Je roulais un peu tendue. L’avenue qui remonte le long du lac Hoan Kiem est large et très empruntée surtout aux heures de sortie d’école ou de bureau. J’ai entendu dans mon dos le klaxon intrusif et arrogant de motos décidées à rouler plus vite que le flot. Ils arrivaient du bas de l’avenue, le bruit slalomait dans mon dos. Au moment où j’ai jeté un œil rapide dans mon rétro pour les localiser, j’ai entendu une collision derrière moi sur la gauche. Un choc bref entre plastique et métal. Aucun cri. Dans l’espace vibrant du miroir j’ai vu s’envoler deux corps enlacés. Projetés en l’air, précédant leurs cheveux dans un arc horrible et gracieux. Un couple de lycéens en blanc et bleu marine. Leurs corps mous et lourds comme deux pantins que l’on jette se sont écrasés à plat dos sur le bitume. La tête peut-être a porté d’abord. Ils n’ont plus bougé.
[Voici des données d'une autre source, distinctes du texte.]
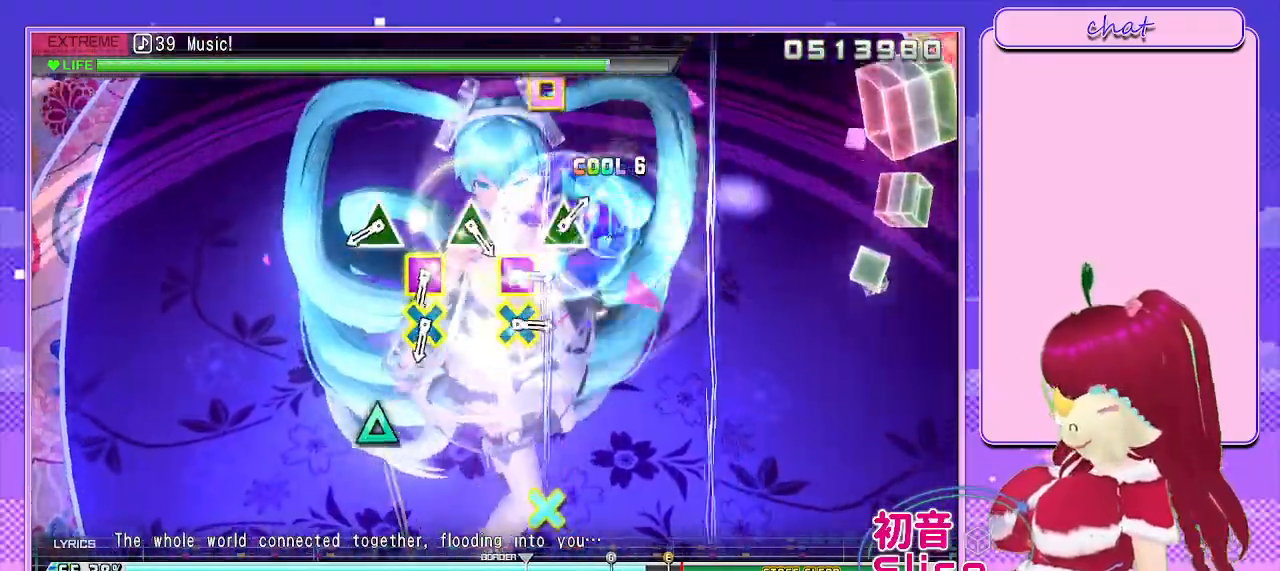
{"dt_ms": 500, "buttons": ["R2"], "left_stick": "center", "right_stick": "center", "events": [[100, "CIRCLE", "up"], [117, "L2", "up"]]}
 Dans un rugissement de moteur, trois motos de touche-pédales sans casque m’ont dépassée. Le premier passager a hélé frénétiquement les suivants pour leur intimer de ne pas s’arrêter. Sans état d’âme. Ils se sont fondus dans la circulation. Les corps sur le sol ont perdu de leur netteté et ont disparu de mon rétroviseur.

 Quand j’essaie de comprendre ce que mes yeux ont vu, mon cerveau s’y refuse.  Il n’y a pas de sens à cette image circonscrite exactement dans les limites du miroir. Mon conscient aimerait la classer comme rêve, mais l’inconscient le lui interdit. J’ai vu ce que j’ai vu, même si c’est inconcevable. Cette projection de deux corps privés de poids par la violence du choc. Ces pieds qui quittent le sol et cette courbe inimaginable qui finit brutalement sur le goudron. Cette très brève apesanteur des corps que conscience et âme semblaient avoir quittés avant même le deuxième impact.